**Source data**
··········
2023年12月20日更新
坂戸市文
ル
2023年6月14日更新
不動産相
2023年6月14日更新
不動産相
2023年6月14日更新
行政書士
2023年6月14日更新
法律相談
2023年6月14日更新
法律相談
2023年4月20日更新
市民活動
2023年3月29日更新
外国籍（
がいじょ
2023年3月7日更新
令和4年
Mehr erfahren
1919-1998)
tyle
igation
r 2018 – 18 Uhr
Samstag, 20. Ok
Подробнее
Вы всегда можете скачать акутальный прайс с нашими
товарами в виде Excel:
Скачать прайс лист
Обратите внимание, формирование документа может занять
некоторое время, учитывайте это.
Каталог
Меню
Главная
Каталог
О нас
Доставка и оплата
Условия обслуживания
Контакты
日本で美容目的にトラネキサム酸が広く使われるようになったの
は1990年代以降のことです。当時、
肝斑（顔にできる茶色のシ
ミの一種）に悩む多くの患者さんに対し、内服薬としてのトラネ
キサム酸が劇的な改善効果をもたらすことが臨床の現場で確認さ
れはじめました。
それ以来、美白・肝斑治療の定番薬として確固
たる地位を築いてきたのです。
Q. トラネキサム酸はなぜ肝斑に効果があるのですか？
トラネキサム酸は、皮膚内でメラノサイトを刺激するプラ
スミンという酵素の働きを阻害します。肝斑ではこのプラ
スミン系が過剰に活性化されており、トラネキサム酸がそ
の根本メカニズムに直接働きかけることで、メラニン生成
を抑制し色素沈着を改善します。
··········
**What is being asked**
Begin with the line that contains "スミンという酵素の働きを阻害します。肝斑ではこのプラ" and print each line exactly until the data ends, including the last line.

**Result of this exercise**
スミンという酵素の働きを阻害します。肝斑ではこのプラ
スミン系が過剰に活性化されており、トラネキサム酸がそ
の根本メカニズムに直接働きかけることで、メラニン生成
を抑制し色素沈着を改善します。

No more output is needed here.